Report every line of the items below that contains the string "purple", copying each such line in full.

--- start Input rows ---

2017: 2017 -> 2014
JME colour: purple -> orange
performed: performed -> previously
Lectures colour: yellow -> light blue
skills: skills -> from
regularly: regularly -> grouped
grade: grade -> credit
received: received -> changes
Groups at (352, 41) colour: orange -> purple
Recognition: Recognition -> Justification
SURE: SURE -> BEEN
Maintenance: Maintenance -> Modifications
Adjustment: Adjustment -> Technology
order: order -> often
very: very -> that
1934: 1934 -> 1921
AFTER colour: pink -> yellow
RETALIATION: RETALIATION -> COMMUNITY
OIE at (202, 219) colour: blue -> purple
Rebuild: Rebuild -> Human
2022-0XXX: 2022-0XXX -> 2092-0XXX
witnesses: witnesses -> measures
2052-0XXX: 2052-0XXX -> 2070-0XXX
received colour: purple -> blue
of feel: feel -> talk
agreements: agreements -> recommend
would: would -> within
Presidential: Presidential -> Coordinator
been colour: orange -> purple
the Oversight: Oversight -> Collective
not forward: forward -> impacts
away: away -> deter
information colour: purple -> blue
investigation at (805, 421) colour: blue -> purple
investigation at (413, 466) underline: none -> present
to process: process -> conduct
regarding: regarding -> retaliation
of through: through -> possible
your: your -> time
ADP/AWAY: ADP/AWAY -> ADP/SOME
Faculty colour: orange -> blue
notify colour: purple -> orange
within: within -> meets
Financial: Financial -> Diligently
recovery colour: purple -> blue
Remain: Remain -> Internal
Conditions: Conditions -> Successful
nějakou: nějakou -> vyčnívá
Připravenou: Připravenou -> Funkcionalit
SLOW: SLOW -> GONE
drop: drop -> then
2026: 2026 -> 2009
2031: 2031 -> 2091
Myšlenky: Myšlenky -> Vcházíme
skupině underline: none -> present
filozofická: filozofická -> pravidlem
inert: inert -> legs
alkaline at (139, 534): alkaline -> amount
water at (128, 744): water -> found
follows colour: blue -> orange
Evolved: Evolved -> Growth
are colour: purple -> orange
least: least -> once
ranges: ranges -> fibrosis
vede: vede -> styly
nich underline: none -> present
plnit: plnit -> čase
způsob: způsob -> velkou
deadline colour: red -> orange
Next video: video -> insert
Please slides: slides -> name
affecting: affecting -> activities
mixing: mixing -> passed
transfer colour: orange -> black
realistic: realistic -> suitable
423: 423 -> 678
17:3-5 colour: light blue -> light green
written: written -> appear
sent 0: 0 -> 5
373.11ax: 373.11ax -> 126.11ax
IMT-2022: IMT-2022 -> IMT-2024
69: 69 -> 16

--- end Input rows ---

Reply to the task
JME colour: purple -> orange
Groups at (352, 41) colour: orange -> purple
OIE at (202, 219) colour: blue -> purple
received colour: purple -> blue
been colour: orange -> purple
information colour: purple -> blue
investigation at (805, 421) colour: blue -> purple
notify colour: purple -> orange
recovery colour: purple -> blue
are colour: purple -> orange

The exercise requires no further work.